Symphonie alpestre
Victor De Laprade



Choeur des Alpes

Vois ces vierges, là-haut, plus blanches que les cygnes,
Assises dans l'azur sur les gradins des cieux !
Viens ! nous invitons l'âme à des fêtes insignes,
Nous, les Alpes, veillant entre l'homme et les dieux.

Des amants indiscrets l'abîme nous protège ;
Notre front n'a rougi qu'aux baisers du soleil,
Et les rosiers du soir sur notre sein de neige
Répandent seuls l'ardeur de l'ambre et du vermeil.

Nos flancs ont retenu leur première ceinture ;
Nul oeil n'en profana les mystiques attraits ;
Là, sous l'épais rideau des grands bois sans culture,
Le coeur seul est admis à goûter nos secrets.

Nous laissons sous nos pieds verdoyants de prairies
Se jouer les pasteurs et croître les troupeaux ;
Viens, nous t'y verserons le lait des vacheries
Sur nos tapis de fleurs argentés de ruisseaux.

Notre souffle y répand toute vie, et nous sommes
Le réservoir sacré de toutes les vigueurs ;
Nous gardons purs le sang des taureaux et des hommes ;
Chez nous est le remède à tes vaines langueurs.

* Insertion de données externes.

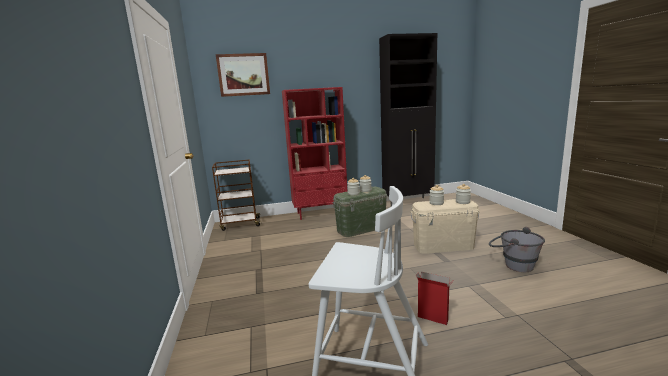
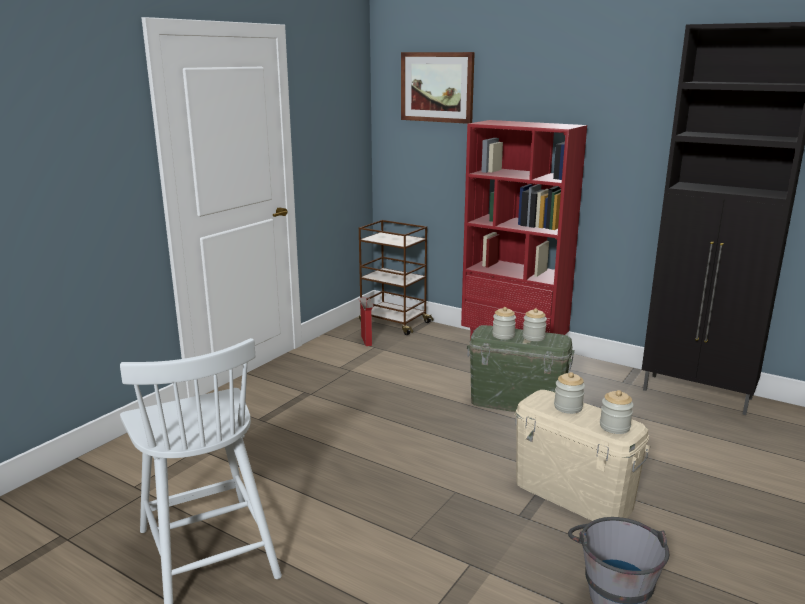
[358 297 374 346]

Pour qu'il reste ici-bas une place au mystère,
Nous cachons nos déserts avec un soin jaloux.
Nos bases de granit sont les reins de la terre,
Et ce vieux continent s'étaye encor sur nous.

L'Europe, où grandit l'âme, à nos urnes s'abreuve
Nous portons notre sève aux Celtes, aux Germains.
Chaque peuple, à nos pieds, reçoit de nous son fleuve
Et le bois des vaisseaux façonné de nos mains.

En vain l'Himalaya mit le vieux Gange au monde,
Et vit des fils du Ciel descendre et s'y baigner :
Les hommes et les dieux qui sont nés de notre onde
Sont forts entre les forts et seuls doivent régner.

Nous avons donné l'âme à des races guerrières
Que nous berçons encor sons les chênes gaulois ;
Nous sommes les autels d'où montent leurs prières ;
Nous sommes les remparts de leurs antiques lois.

Chez nos rudes pasteurs, nourris d'orge et de seigle,
Naquit la liberté, cet enfant des hauts lieux ;
Et c'est là, dans le nid du chamois et de l'aigle,
Qu'elle viendra mourir quand vous serez trop vieux.

Si vos lâches cités l'accusent de leurs fautes,
Sous notre dernier chêne elle aura son autel ;
Car nous resterons, nous, dont les dieux sont les hôtes,
Fières d'avoir tendu l'arc de Guillaume Tell.

Toi donc, puisqu'il te faut un sol chaste, un air libre,
Viens et fuis les bas lieux et leur souffle grossier ;
Si ton corps amolli veut retremper sa fibre,
Viens le frotter de neige au sommet du glacier.

Viens réveiller ton âme aux sources éternelles,
Toi, somnolent rêveur par la ville engourdi !
L'Alpe, fille du ciel, de ses blanches mamelles
Verse un lait généreux qui fait le coeur hardi.

Viens ! si tu veux monter au niveau de ton rêve
Et gravir l'idéal par son échelle d'or ;
Nous prenons dans nos mains l'âme qui se soulève.
Et l'emportons vers lui d'un invincible essor.

De nos premiers parvis, tout roses de bruyère,
Monte aux créneaux d'argent perdus dans le ciel bleu.
C'est là, de nos fronts purs, que l'aigle et la prière
S'élancent dans leur vol vers le soleil et Dieu.

Sur nos mille degrés qui mènent à son trône
Fleurissent les moissons dont ton âme a besoin ;
Recueille, en y passant, le fruit de chaque zone,
La vertu qu'il te faut pour atteindre plus loin.

D'abord nous donnerons la force à tes pieds frêles,
Puis le calme à ton coeur plein de trouble et de fiel ;
Puis à ton âme enfin tu sentiras des ailes,
Et l'aigle dépassé te cédera le ciel.

Là tu respireras l'éther incorruptible
Où germe toute chose, où s'allume le jour,
Et, par delà ce monde et l'univers visible,
Tes haines s'éteindront dans un immense amour.